* [PAGE EXTRACT]:
******************************
The last hurrah for Swedish death metal other guys Vomitory,
Opus Mortis VIII, their eighth album
if you didn’t know, was released in 2011. Apparently, the band had known ahead
of time that this would be their last work, so a fair question winds up being
whether or not they were going to leave anything undone in their careers: would
this album be more of their standard, or would we see some new ideas since,
with the band ending, the risk of alienating listeners would be pretty low.
The answer is the former: Opus Mortis VIII is another quality record, but one that does a few
things that the others didn’t. I guess you could call this album more
adventurous, encompassing more elements in some of the songs that previous
albums never did.
“They Will Burn” has that garbled, growly kind of spoken
word that makes me think of Nevermore, because they do that from time to time.
******************************
* [REQUIRED ACTIONS]:
1. Repeat everything in the Vomitory album review from "The last hurrah" down to "be pretty low.".
2. Using the Vomitory album review, mark each statement yes or no and quote the words that decide it: (a) Opus Mortis VIII came out in 2011. (b) The band found out only after the album's release that it would be their last. (c) "They Will Burn" reminds the writer of Nevermore.
******************************
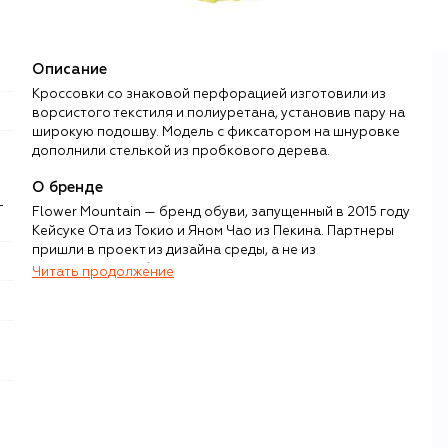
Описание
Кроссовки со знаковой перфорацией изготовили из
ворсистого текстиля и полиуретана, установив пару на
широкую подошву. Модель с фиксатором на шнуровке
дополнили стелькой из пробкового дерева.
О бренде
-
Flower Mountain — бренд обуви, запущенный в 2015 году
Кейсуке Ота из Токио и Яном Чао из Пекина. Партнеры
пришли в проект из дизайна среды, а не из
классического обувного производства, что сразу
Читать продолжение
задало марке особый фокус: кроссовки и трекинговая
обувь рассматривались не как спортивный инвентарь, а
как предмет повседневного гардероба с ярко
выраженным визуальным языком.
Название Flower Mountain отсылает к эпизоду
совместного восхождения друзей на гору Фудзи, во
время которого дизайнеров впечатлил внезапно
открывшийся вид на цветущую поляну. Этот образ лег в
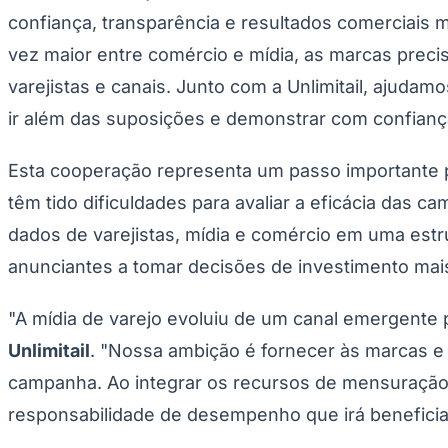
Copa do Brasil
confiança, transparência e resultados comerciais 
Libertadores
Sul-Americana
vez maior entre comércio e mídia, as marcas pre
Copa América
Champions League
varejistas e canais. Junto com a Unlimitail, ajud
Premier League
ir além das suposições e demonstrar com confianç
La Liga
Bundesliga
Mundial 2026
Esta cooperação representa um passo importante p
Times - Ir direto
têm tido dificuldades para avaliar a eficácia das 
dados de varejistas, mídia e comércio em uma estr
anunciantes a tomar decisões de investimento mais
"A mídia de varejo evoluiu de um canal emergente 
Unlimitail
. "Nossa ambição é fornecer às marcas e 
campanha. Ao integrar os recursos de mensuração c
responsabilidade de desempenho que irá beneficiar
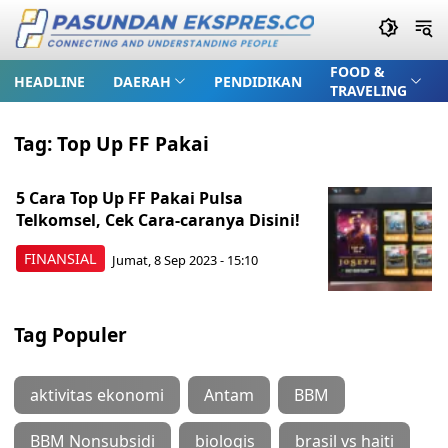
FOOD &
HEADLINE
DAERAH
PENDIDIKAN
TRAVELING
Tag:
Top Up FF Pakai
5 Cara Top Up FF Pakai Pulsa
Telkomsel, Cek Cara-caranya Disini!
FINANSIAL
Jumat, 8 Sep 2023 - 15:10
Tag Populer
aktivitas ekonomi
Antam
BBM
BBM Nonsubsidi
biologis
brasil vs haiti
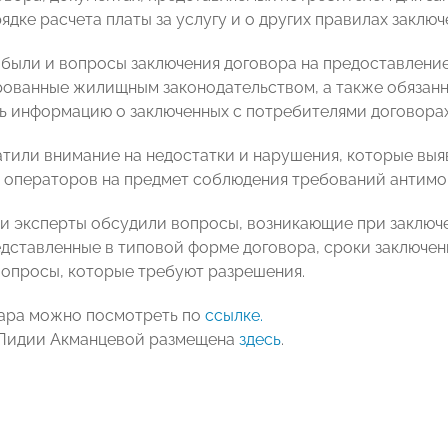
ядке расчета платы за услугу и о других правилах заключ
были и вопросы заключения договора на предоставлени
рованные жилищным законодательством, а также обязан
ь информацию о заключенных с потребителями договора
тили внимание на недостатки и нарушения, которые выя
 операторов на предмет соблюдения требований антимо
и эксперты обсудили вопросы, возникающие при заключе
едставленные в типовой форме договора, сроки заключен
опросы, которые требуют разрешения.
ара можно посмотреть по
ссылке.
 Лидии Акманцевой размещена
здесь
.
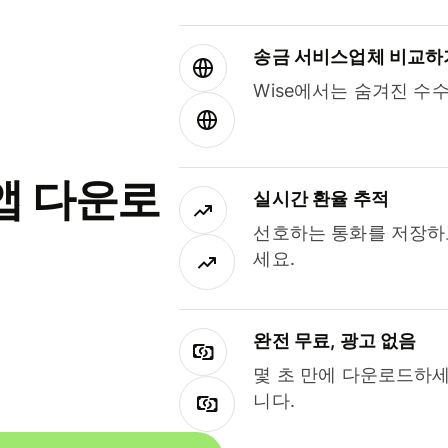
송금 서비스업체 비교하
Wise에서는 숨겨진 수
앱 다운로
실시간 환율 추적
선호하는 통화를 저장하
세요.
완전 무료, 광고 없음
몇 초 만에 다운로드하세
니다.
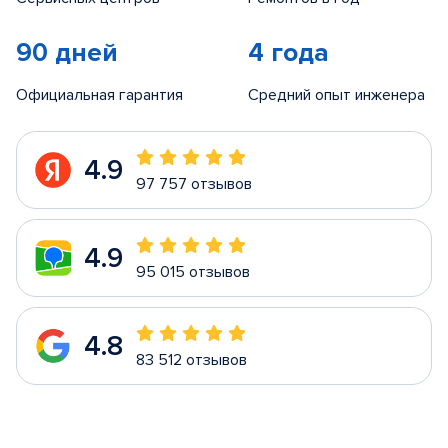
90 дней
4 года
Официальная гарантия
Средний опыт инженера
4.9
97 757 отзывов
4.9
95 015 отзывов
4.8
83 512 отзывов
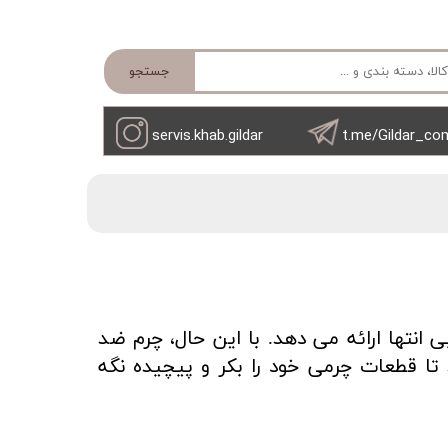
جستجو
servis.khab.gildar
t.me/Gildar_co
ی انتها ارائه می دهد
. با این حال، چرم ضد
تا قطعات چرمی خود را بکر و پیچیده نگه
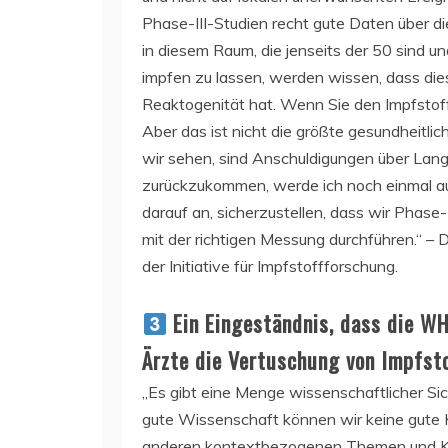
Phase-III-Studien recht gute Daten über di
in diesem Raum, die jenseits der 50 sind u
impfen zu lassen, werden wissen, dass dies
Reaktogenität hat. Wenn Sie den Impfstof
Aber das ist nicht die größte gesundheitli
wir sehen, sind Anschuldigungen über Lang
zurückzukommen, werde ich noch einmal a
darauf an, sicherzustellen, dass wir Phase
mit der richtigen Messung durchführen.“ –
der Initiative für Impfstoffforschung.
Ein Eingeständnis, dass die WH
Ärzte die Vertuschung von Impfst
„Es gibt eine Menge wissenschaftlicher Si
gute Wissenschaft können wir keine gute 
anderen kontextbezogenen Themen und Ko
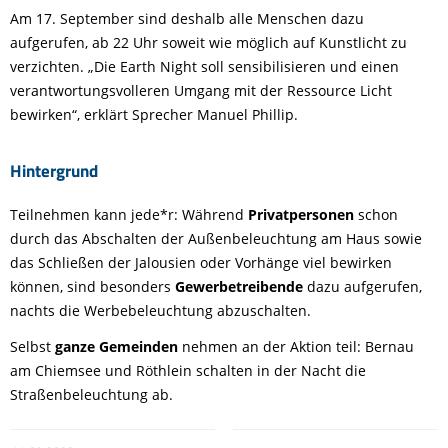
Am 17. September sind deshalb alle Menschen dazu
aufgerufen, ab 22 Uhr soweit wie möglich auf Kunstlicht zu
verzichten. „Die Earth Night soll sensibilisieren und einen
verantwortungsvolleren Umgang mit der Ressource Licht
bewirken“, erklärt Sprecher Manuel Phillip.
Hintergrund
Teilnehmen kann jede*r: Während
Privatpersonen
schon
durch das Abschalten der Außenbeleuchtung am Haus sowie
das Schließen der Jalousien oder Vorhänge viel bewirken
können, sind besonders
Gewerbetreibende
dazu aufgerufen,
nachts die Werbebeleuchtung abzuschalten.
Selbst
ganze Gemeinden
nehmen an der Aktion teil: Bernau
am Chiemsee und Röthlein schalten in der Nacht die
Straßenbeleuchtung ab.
******************************
* [TASK-BY-TASK RESULTS]:
1.
The last hurrah for Swedish death metal other guys Vomitory,
Opus Mortis VIII, their eighth album
if you didn’t know, was released in 2011. Apparently, the band had known ahead
of time that this would be their last work, so a fair question winds up being
whether or not they were going to leave anything undone in their careers: would
this album be more of their standard, or would we see some new ideas since,
with the band ending, the risk of alienating listeners would be pretty low.

2.
(a) Yes: "was released in 2011"
(b) No: "the band had known ahead of time that this would be their last work"
(c) Yes: "makes me think of Nevermore"